= Arun Nigavekar =

Indian physicist and educator (1942–2021)

Arun Nigavekar (14 March 1942 – 23 April 2021) was an Indian physicist and educator. He was the vice-chancellor of the University of Pune from 1998 to 2000 and the vice-chairperson and then chairperson of the University Grants Commission (UGC) from 2000 to 2005.

Nigavekar helped establish the National Assessment and Accreditation Council (NAAC) body as the Founder Director. A. P. J. Kalam, the former President of India, dubbed him as the 'Father of Quality Education in India'.

==Early life==
Nigavekar studied in Pune and Uppsala in Sweden where he held SIDA Fellowship.. He was awarded the Dakshina Fellowship by Rajaram College in Kolhapur.

==Career==
Nigavekar helped advance the use of technology and internationalization of higher education. He highlighted the concept of Quality in Higher Education. He served as Vice Chancellor of University of Pune. He has 70 research publications to his credit.

He became a Professor in Materials Science in Pune University in 1977. He established the Center for Advanced Studies in Physics in Pune in 1980.

He served as Director of Educational Media Research Center and established Communication Science Department in Pune University in the 1990s.

He was Chairman and Vice Chairman of UGC (2000-2005). He helped formulate a strategy for higher education in the Tenth Plan of Government of India.

He was a visiting professor in University of York in U.K. and University of Western Ontario in Canada in the 1980s. He was a founding editor of Physics Educational Journal.
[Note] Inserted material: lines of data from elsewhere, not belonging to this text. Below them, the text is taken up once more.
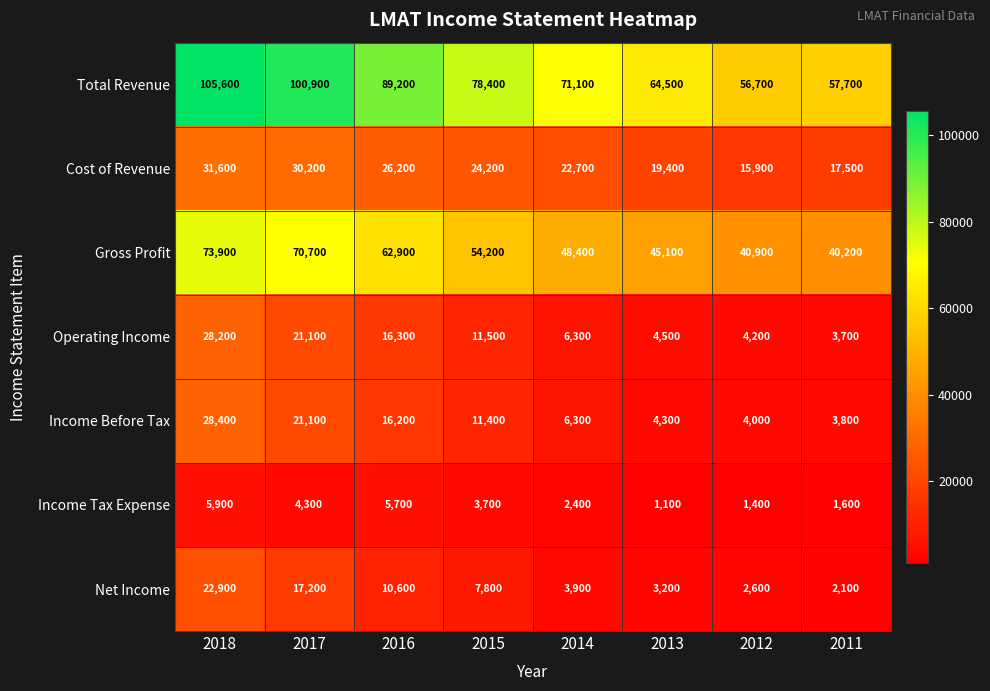

Between 2014 and 2011, which series saw the biggest shift?

Total Revenue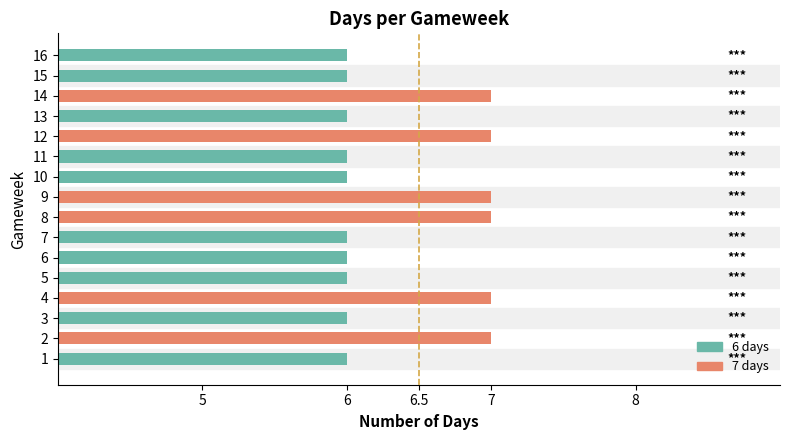

How many series are shown in this chart?

1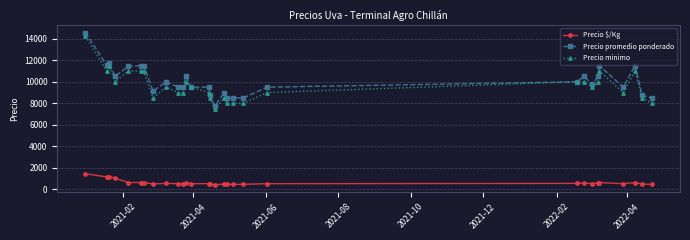

What is the maximum value for Precio minimo?

14250.0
He was a permanent member and was Vice-Chairman of Asian Physics Education Network, a UNESCO organization.

He was a member of UGC from 1993-1996 and initiated reforms such as decentralization of UGC administration. He was a founding Director of National Assessment and Accreditation Council, an autonomous body of UGC. He developed instruments and methodology for judging quality in Indian higher education, which was endorsed by International Network for Quality Assuring Agencies in Higher Education (INQUAHE). He was a member of Distance Education Council and an adviser to Commonwealth of Learning in Canada.

==Recognition==
He was awarded Honorary Doctorates by Tilka Manjhi Bhagalpur University, Nagarjuna University, Guru Nanak Dev University, Jagadguru Rambhadracharya Handicapped University, University of Calicut and Potti Sreeramulu Telugu University.

He won the Phia Foundation Award, UNESCO honor, Swami Vivekanand Award, Advocate D R Nagakar Award, Shiromani Award and the Delhi Ratan Award.

Nigavekar appeared in the Financial Chronicle, Sakal (a Marathi newspaper), the Times of India and The Hindu.

He headed the committee of experts appointed by the Union Public Service Commission (UPSC) to review the existing structure of Civil Services (Main) examination and suggest necessary changes.

Nigavekar headed a committee created by the Maharashtra State Government to formulate and implement a holistic conservation plan for historic lake Lonar.